You have not shown enough code, but based on the symptom it is clear what the problem is: your publisher / subscriber objects are not living long enough. I would venture to say that your code was always wrong and it was just a quirk that it seemed to succeed. Make sure that your publisher and especially your subscriber are retained in long-lived objects, such as instance properties, so that the network communication has time to take place.
Here's a working example of how to use a data task publisher:
class ViewController: UIViewController {
let url = URL(string:"https://apeth.com/pep/manny.jpg")!
lazy var pub = URLSession.shared.dataTaskPublisher(for: url)
.compactMap {UIImage(data: $0.data)}
.receive(on: DispatchQueue.main)
var sub : AnyCancellable?
override func viewDidLoad() {
super.viewDidLoad()
let sub = pub.sink(receiveCompletion: {_ in}, receiveValue: {print($0)})
self.sub = sub
}
}
That prints <UIImage:0x6000008ba490 anonymous {180, 206}>
, which is correct (as you can see by going to that URL yourself).
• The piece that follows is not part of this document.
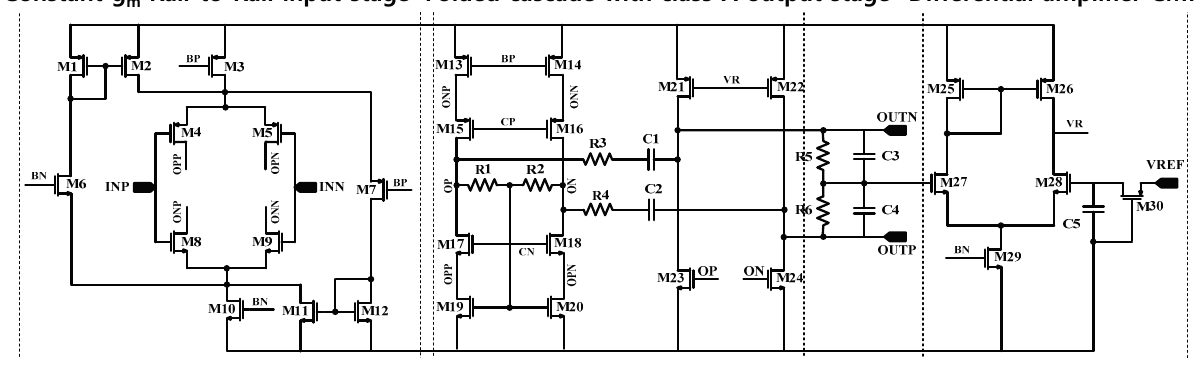
Figure 3. Schematic of proposed core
The point I'm making is that if you don't say self.sub = sub
, you get exactly the error you are reporting: the subscriber sub
, which is merely a local, goes out of existence immediately and the network transaction is prematurely cancelled (with the error you reported).
EDIT I think that code was written before the .store(in:)
method existed; if I were writing it today, I'd use that instead of a sub
property. But the principle is the same.